A sensory garden needs to appeal in three ways: sight, smell, and touch.
A sensory garden can have special importance for gardeners, friends and family with impaired senses. The aim is to construct a garden using plants which appeal to the senses which are tactile and strongly scented.
When constructing a sensory garden the hard landscaping needs to consider accessibility for visitors who have impaired mobility. For maximum accessibility in a sensory garden, plants are best incorporated in raised beds surrounded by hard landscaping of a generous width, for easy access ensuring visitors and gardeners alike can reach, touch and enjoyed garden. In a sensory garden, the choice of plants and flowers is centred on plants which are good to enjoy by touch and smell.
The image right above shows a great plant for a sensory garden, Stachys byzantina 'Big Ears' which has lovely downy leaves which are irresistibly soft to touch, and it will trail downwards if planted in a raised bed. Stachys only produce a single, soft flower spike with pale lavender flowers (which are very attractive to bees,) but the leaves are soft and downy.
Grasses make a great addition in a sensory garden because they create movement and will sway, dance and drift around on a breeze. In addition, many grasses have fluffy plumes which are tactile to touch, illustrated on the grasses pages.
Scent is one of the most important factors in a sensory garden.
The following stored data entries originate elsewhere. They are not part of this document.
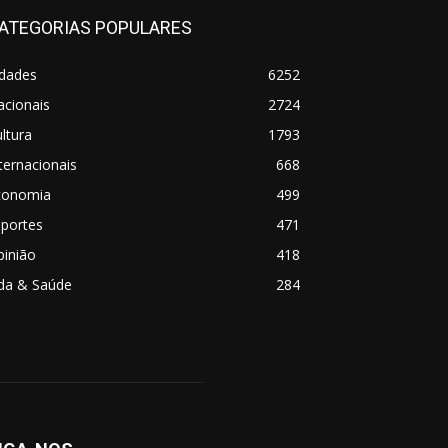
ATEGORIAS POPULARES
idades
6252
acionais
2724
ltura
1793
ternacionais
668
conomia
499
sportes
471
pinião
418
ida & Saúde
284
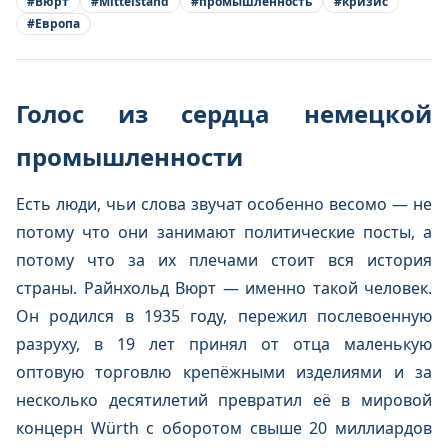
#
Вюрт
#
Mittelstand
#
промышленность
#
кризис
#
Европа
Голос из сердца немецкой
промышленности
Есть люди, чьи слова звучат особенно весомо — не
потому что они занимают политические посты, а
потому что за их плечами стоит вся история
страны. Райнхольд Вюрт — именно такой человек.
Он родился в 1935 году, пережил послевоенную
разруху, в 19 лет принял от отца маленькую
оптовую торговлю крепёжными изделиями и за
несколько десятилетий превратил её в мировой
концерн Würth с оборотом свыше 20 миллиардов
Plants such as Lavender and rosemary are aromatic to the touch and produce scent if planted where visitors will brush along the plant releasing the scent.
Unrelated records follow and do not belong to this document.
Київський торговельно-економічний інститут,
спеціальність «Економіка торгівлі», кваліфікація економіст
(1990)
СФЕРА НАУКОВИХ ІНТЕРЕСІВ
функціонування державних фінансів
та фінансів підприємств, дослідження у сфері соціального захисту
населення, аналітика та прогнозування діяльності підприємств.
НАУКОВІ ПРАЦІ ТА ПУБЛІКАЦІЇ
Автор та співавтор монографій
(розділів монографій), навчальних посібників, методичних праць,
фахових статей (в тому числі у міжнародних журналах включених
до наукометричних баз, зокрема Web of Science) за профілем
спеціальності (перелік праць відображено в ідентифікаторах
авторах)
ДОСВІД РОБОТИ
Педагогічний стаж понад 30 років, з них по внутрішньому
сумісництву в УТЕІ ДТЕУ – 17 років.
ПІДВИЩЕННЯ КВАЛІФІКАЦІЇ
There are a number of pelargoniums (also known as geraniums) which have strongly scented leaves when stroked or picked such as 'Aroma', crispum 'Variegatum', (lemon scented leaves) 'Fragrans', (pine scented) 'Graveolens' of gardens, (sweet scented) 'Old Spice' (spicy scented) 'Prince of Orange', (orange scented) Sweet Mimosa, and many more. These are available from specialist growers, but they are not hardy and must be overwintered under glass in frost free environment. Pelargoniums will survive well in a conservatory tolerating the extremes of heat and produce colour and scent as part of an indoor garden. In a raised bed they are colourful and the leaves will release a variety of scents when touched.